If the private equity portfolio has done well partly due to being in older vintages, conversely the infrastructure portfolio has performed strongly in part thanks to its immaturity. “We are overweight greenfield infrastructure, taking development and operational risks, but we have less interest rate risk than is seen in brownfield infrastructure, usually held in core and core-plus infrastructure portfolios. For some of our infrastructure assets, discount rates have changed materially, some only increased from 5.5 pct to 6.5 or perhaps 7 pct.,” explains Willard.

Laegernes has been steadily increasing its illiquid allocation over the past 8 years. Private equity has gone from around 2.3 pct. allocation to above 7 pct today. Infrastructure has been built up from zero to a share of around 7 pct. since 2013.

Inflation-linked rents

There has also been some positive exposure to inflation through commercial real estate, which has generally benefited from rising rents that are mostly expected to rise further based on recent inflation data. For instance, rental income rose significantly during 2022. There are however a few exceptions, such as retail shopping centres, which may not be able to demand that level of inflationary rent increases from tenants who are still suffering from the shift to e-commerce.

The negative side of inflation is of course that higher interest rates can reduce some asset valuations. Laegernes has some small residential property exposure, which has seen valuation reductions of around 10-15 pct..

Warehouses and distribution centres have been least impacted by higher interest rates.

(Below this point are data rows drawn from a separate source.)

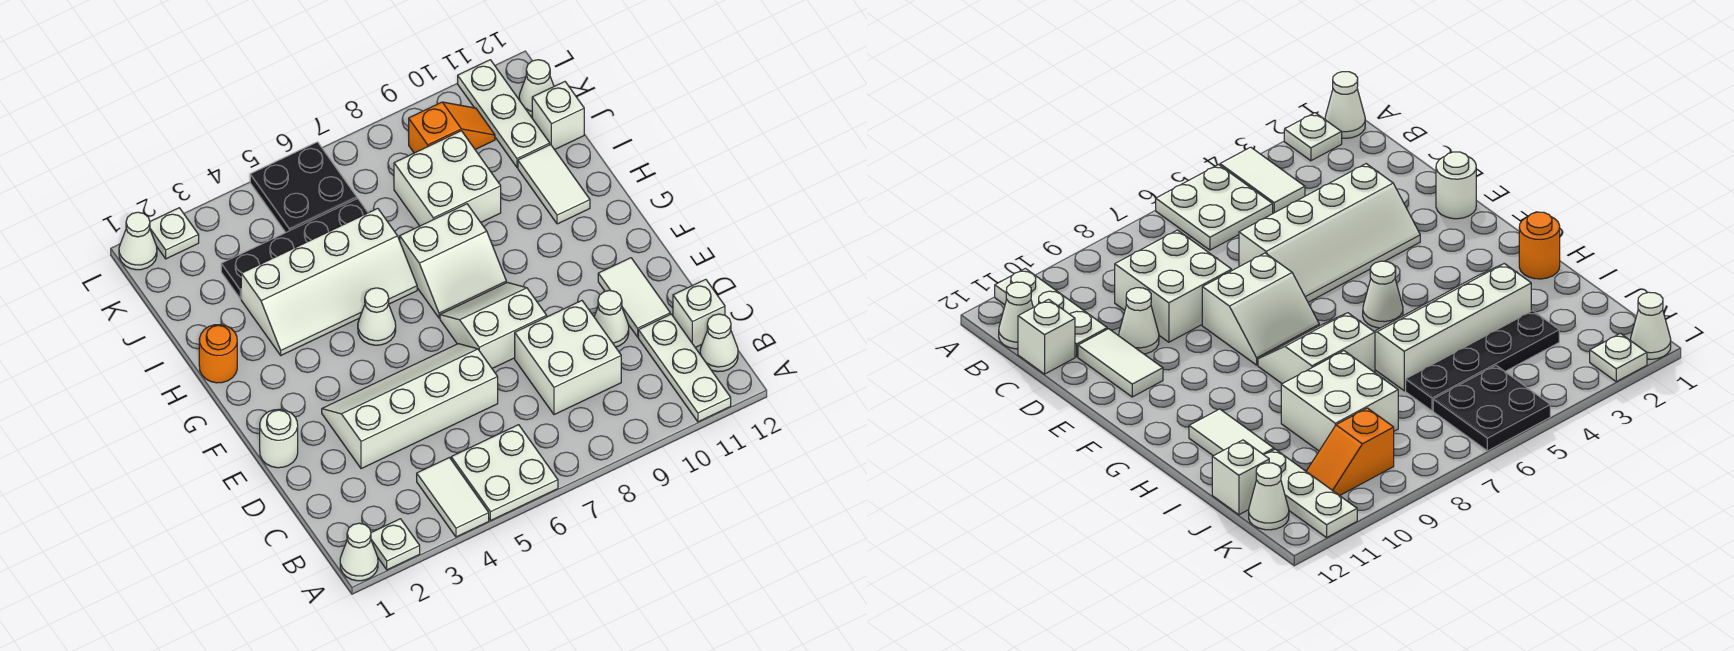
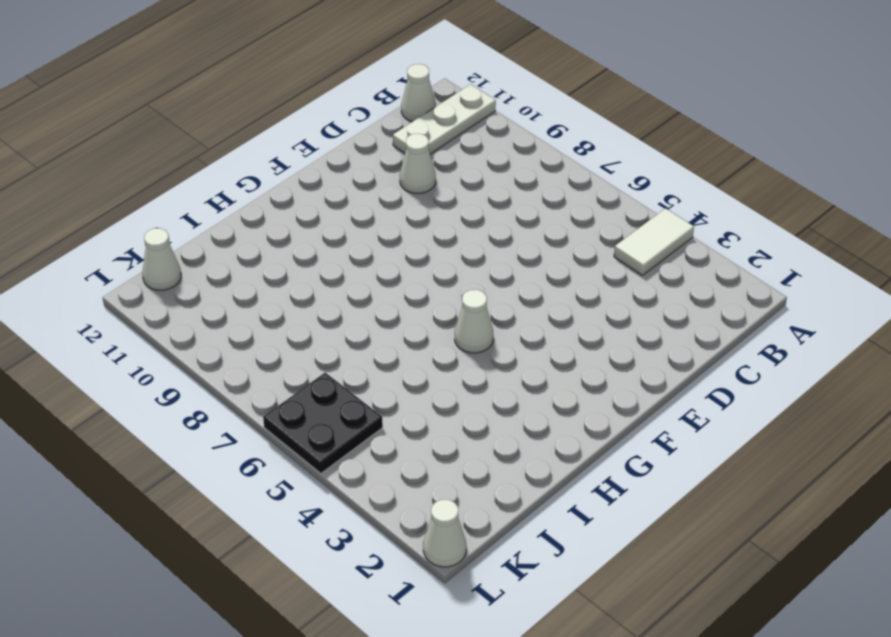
none -> white 1x1 cone [340,523,378,581]
none -> white 1x1 plate [371,519,420,570]
none -> white 2x2 plate [451,425,558,521]

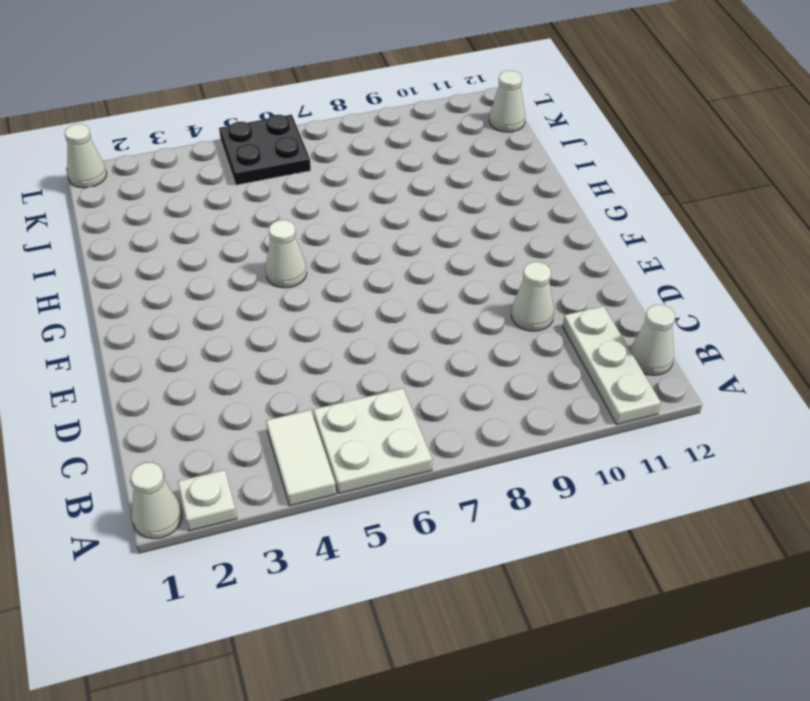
none -> white 2x2 brick [515,301,621,415]
none -> white 1x1 brick [673,279,725,348]
none -> white 2x4 slope [322,344,498,469]

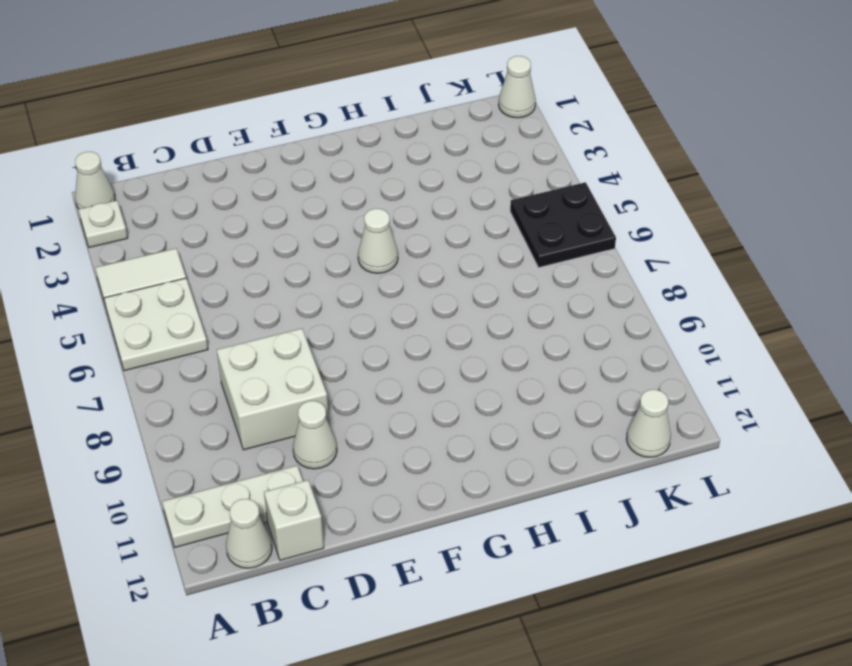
none -> white 2x4 slope [322,344,498,469]
none -> white 1x2 tile [598,258,670,337]
none -> white 1x1 round brick [260,409,298,468]

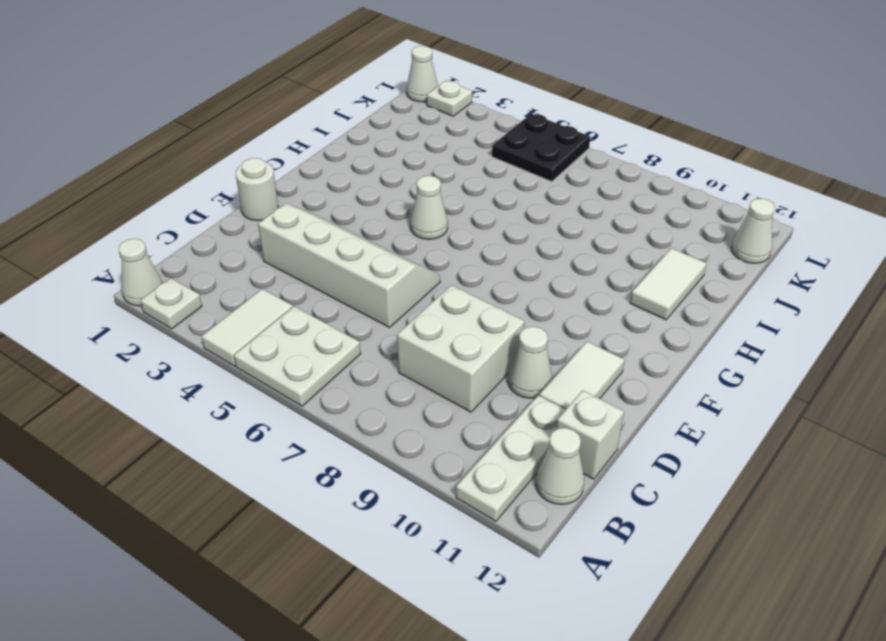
none -> white 2x2 slope [440,283,547,368]
none -> white 2x2 slope [400,204,506,318]
none -> orange 1x1 round brick [199,325,237,383]

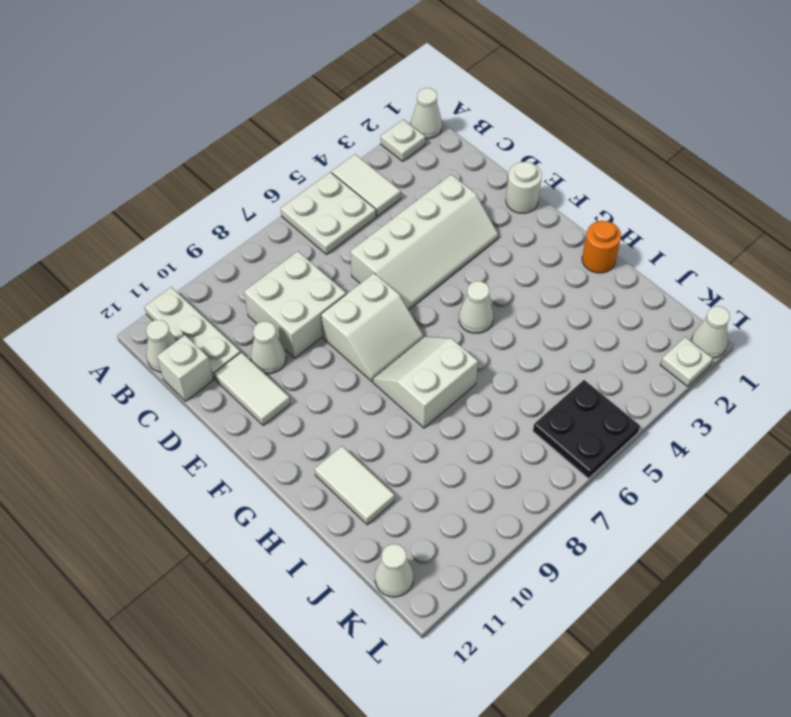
none -> white 2x4 slope [241,208,417,355]
none -> white 2x2 brick [394,131,501,226]
none -> black 1x4 plate [221,199,368,299]

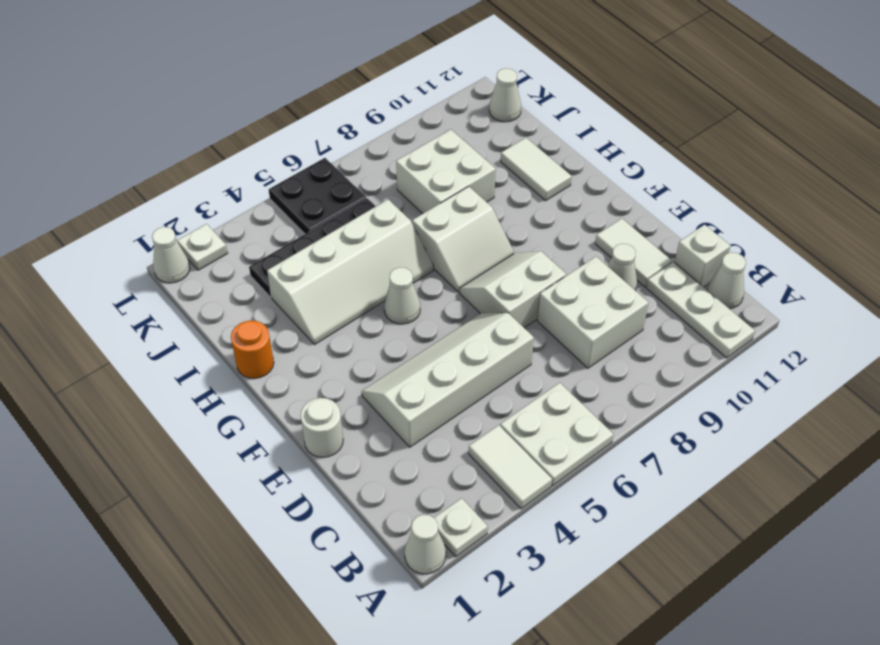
none -> white 1x3 plate [458,60,550,167]
none -> white 1x1 brick [532,82,584,150]
none -> orange 1x2 slope [409,102,495,153]

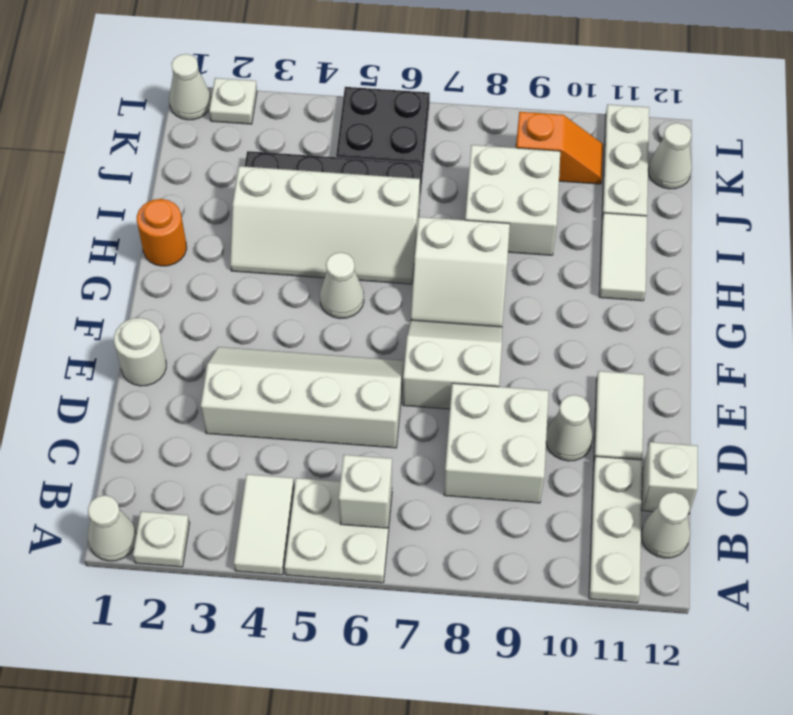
white 1x1 brick [339,455,392,528] -> white 1x1 brick moved to [532,82,584,150]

The broad asset allocation decisions have been positive, but not every single part of the portfolio has been helpful in 2022. The in house equity sector selection model, which goes long and short of various sectors, had a challenging year. “It uses a business cycle model, which forecasts leading indicators based on demand, and this did not perform well amid supply chain disruptions due to COVID 19 and the war in Ukraine. However, this was a small loss of DKK 86 million versus overall outperformance of active management of 2.2 billion in 2022 and has had a positive return attribution measured over a longer time frame,” says Nielsen.